- _TAREFA A_: No texto sobre as Ruas Compartilhadas, quais são os usuários que, segundo a pergunta inicial, compartilhariam o mesmo espaço nas ruas? Enumere todos.
- _TAREFA B_:
Responda com base no texto sobre as Ruas Compartilhadas:
(i) Há quantos anos e em que continente nasce o conceito de Ruas Compartilhadas?
(ii) Qual organização lançou a versão em português do Manual de Ruas Compartilhadas?
(iii) Qual coletivo produziu originalmente o Manual e de que país ele é?

- _TEXTO DE ESTUDO_:

E se automóveis, bicicletas e pessoas compartilhassem o mesmo espaço, sem diferenciação, nas ruas? E se estes espaços fossem mais do que caminhos, mas também destino e local de convivência? Essa é a proposta das Ruas Compartilhadas, um conceito que nasce há 50 anos na Europa e começa a chegar ao Brasil.

Para estimular esse movimento, a ONG SampaPé lançou a versão em português do Manual de Ruas Compartilhadas, produzido originalmente pelo coletivo mexicano dérive LAB. O Manual recupera a origem do conceito de Ruas Compartilhadas e apresenta os primeiros exemplos de implementação no mundo, além de trazer reflexões teóricas sobre o tema.

“Uma Rua Compartilhada protege o significado mais puro e poderoso da rua: todos somos donos do espaço em qualquer modo e de qualquer maneira; todos podemos usar a rua”, diz o Manual, que defende que o modelo exige uma “mudança voluntária no comportamento de todos os usuários da rua, transformando o comportamento de circulação em um comportamento social”.

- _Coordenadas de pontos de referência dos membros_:
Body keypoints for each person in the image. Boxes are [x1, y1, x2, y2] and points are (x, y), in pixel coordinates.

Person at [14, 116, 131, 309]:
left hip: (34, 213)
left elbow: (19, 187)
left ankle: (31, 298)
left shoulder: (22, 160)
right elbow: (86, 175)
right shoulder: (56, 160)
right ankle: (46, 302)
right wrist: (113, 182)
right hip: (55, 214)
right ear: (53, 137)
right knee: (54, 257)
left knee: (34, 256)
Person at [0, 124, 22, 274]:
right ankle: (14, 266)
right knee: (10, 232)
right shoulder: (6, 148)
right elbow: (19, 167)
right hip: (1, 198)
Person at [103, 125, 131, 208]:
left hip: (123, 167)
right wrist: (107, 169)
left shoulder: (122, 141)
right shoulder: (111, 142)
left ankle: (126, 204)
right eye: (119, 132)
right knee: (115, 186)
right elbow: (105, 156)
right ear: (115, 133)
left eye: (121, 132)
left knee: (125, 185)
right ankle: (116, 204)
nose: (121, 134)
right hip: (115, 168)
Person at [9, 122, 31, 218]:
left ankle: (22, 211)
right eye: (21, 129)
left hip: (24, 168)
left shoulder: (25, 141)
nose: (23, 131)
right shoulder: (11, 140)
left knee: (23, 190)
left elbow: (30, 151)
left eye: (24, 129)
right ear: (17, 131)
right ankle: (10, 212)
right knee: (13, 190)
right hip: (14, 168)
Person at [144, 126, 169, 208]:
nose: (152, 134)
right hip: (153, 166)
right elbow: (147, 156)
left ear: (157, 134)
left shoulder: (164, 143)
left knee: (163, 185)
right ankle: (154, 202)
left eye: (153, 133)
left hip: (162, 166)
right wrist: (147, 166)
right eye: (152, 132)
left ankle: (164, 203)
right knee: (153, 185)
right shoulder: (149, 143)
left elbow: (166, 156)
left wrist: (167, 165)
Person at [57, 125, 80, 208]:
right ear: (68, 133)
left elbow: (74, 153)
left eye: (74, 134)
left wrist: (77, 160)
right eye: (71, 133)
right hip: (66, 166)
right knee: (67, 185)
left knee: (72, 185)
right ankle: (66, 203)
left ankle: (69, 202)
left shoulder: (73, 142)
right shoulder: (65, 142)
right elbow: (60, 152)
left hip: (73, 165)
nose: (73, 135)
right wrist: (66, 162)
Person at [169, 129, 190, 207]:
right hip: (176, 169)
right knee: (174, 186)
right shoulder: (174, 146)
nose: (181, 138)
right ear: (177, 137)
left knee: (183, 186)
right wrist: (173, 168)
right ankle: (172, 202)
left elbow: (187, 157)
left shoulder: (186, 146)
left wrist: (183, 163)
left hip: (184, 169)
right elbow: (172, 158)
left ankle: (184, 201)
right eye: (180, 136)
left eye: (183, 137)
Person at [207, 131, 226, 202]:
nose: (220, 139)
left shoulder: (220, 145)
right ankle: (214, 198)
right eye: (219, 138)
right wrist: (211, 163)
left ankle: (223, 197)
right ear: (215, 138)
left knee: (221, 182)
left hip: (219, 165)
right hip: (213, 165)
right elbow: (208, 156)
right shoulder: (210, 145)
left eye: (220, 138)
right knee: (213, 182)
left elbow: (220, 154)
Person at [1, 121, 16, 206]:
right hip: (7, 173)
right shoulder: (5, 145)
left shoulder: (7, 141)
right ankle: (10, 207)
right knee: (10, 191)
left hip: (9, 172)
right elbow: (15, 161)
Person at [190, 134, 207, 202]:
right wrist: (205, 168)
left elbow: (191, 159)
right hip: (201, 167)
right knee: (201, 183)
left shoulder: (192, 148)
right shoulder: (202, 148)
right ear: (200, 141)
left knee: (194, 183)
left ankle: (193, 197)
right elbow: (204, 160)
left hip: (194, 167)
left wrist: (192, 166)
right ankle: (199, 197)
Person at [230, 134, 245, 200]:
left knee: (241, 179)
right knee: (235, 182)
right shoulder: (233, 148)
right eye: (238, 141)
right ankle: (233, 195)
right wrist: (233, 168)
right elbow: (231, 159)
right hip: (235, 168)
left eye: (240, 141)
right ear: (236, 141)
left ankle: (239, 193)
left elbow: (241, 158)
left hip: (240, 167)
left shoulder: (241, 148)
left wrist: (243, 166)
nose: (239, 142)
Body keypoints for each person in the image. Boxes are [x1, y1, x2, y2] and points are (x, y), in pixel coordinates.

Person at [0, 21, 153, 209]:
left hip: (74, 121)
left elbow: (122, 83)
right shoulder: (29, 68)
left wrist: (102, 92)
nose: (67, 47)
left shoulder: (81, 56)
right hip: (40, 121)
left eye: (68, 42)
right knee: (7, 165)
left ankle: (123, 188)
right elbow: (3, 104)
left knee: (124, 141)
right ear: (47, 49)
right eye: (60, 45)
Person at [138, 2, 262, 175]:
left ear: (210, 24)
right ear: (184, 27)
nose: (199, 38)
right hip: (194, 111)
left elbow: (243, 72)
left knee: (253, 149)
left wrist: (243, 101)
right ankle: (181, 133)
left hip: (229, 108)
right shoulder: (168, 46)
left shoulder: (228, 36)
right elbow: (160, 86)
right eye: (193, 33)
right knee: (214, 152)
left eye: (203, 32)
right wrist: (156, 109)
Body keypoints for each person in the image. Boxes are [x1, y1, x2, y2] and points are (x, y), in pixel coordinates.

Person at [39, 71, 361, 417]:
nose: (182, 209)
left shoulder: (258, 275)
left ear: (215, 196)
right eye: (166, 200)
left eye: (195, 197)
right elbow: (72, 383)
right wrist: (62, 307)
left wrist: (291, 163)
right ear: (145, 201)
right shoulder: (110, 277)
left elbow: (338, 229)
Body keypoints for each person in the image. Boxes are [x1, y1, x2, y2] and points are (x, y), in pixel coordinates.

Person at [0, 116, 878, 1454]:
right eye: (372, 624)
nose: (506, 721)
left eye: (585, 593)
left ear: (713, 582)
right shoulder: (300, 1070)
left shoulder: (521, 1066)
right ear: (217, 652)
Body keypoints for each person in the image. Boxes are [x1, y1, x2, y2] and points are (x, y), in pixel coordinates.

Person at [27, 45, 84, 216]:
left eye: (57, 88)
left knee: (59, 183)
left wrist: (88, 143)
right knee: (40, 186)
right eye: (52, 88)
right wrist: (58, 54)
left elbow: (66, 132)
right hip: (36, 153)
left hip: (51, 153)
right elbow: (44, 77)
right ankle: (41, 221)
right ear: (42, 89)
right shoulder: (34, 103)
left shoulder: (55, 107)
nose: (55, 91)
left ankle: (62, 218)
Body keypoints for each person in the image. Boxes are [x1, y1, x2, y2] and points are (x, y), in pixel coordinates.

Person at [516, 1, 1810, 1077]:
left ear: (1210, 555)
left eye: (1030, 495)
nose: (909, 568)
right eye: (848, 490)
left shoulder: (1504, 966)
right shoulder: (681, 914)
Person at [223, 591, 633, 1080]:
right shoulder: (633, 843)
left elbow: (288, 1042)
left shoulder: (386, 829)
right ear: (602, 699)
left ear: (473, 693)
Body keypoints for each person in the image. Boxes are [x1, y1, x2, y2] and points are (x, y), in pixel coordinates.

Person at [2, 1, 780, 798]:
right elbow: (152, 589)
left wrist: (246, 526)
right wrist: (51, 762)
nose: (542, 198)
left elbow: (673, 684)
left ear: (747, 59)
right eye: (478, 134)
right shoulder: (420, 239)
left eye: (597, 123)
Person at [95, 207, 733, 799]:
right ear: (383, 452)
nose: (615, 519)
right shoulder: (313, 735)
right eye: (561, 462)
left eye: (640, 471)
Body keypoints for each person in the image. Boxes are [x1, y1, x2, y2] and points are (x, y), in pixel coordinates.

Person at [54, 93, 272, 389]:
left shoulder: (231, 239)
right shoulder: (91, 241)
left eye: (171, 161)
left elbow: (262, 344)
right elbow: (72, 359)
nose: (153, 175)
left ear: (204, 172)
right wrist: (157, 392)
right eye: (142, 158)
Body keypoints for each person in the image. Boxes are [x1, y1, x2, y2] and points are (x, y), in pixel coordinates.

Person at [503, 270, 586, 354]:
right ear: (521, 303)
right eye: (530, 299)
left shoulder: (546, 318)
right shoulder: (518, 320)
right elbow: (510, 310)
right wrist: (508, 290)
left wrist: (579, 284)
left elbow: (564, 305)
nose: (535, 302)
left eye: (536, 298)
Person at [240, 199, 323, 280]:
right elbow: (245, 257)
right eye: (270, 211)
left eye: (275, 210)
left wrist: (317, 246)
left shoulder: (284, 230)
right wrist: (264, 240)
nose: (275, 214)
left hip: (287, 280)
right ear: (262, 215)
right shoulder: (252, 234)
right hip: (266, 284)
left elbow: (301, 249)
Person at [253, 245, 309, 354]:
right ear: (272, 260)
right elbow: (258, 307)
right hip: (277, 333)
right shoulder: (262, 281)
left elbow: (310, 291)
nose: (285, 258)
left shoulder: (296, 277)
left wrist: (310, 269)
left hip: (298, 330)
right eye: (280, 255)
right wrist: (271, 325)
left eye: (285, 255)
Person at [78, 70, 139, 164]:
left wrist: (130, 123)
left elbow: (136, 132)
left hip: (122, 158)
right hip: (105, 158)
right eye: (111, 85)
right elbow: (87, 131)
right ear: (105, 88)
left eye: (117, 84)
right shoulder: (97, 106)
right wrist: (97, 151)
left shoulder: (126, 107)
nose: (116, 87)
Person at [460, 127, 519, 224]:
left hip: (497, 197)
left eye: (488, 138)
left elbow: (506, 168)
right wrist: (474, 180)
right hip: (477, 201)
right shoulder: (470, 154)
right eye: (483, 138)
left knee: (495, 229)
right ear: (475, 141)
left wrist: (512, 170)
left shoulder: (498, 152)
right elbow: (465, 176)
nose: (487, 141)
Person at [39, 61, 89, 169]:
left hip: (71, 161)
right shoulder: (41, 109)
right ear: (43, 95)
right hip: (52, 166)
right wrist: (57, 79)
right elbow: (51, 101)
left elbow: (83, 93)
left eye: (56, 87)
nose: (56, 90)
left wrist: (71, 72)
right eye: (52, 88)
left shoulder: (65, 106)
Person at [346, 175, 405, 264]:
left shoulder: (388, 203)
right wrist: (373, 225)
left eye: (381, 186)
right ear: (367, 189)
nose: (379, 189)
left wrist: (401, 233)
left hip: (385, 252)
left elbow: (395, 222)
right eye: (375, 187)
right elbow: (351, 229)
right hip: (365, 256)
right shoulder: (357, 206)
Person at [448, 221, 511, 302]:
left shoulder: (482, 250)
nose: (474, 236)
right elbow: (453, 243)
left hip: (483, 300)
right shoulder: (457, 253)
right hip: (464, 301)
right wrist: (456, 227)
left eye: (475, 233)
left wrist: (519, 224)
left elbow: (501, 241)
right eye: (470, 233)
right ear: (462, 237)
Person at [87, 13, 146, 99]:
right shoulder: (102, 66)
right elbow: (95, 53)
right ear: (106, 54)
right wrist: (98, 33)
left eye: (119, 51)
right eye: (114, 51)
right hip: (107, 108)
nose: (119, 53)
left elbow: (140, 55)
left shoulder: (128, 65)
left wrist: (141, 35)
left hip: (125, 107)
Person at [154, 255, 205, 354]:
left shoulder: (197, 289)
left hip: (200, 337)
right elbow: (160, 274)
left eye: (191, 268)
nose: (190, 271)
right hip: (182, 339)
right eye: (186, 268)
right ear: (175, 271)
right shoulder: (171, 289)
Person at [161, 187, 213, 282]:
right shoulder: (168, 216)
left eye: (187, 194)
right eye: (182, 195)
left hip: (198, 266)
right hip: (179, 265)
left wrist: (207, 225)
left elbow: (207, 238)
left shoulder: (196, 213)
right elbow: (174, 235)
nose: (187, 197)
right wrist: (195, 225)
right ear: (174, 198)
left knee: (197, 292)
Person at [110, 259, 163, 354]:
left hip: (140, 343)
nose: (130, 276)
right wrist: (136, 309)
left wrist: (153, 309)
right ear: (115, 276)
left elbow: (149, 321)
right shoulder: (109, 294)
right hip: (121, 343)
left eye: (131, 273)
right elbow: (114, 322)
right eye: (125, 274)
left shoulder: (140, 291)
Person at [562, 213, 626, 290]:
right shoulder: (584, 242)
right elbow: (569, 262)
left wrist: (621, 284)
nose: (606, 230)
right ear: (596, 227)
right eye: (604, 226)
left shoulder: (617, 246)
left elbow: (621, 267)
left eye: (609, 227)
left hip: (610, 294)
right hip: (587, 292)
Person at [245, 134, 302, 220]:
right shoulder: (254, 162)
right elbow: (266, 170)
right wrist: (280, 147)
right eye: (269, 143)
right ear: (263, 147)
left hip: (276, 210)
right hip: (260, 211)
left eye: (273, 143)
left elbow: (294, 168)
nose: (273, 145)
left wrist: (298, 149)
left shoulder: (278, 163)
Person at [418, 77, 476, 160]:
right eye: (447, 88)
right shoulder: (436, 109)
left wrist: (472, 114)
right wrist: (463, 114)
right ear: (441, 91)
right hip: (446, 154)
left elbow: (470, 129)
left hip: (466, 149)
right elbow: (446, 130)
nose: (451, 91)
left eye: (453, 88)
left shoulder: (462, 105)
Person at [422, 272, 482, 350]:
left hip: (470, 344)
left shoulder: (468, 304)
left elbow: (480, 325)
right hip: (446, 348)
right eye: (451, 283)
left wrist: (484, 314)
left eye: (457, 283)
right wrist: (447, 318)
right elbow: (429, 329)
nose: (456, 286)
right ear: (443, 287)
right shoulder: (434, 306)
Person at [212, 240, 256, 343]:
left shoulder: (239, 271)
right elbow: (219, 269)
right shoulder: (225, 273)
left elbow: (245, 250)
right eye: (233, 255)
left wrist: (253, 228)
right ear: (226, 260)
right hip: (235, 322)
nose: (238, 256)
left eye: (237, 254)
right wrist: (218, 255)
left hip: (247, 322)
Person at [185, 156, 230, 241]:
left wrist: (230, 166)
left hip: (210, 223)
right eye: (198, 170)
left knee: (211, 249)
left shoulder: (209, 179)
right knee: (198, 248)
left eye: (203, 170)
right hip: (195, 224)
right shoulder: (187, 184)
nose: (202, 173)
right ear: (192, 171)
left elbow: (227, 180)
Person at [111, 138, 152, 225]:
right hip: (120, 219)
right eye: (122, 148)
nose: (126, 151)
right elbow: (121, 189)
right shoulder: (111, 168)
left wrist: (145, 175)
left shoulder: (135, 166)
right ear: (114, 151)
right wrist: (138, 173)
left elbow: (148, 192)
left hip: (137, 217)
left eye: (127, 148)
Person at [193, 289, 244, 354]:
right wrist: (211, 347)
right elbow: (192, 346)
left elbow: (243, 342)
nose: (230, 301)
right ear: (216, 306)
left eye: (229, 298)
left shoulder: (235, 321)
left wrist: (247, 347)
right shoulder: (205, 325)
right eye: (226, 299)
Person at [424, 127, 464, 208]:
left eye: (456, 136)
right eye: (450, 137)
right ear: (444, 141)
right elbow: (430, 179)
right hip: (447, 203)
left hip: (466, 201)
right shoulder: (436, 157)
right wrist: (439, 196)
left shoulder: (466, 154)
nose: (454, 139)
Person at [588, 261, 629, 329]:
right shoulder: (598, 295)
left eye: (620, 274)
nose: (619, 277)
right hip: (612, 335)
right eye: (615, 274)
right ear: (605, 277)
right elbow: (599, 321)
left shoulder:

- _RESPOSTA A_: Automóveis, bicicletas e pessoas.

- _RESPOSTA B_:
(i) Há 50 anos, na Europa.
(ii) A ONG SampaPé.
(iii) O coletivo dérive LAB, do México.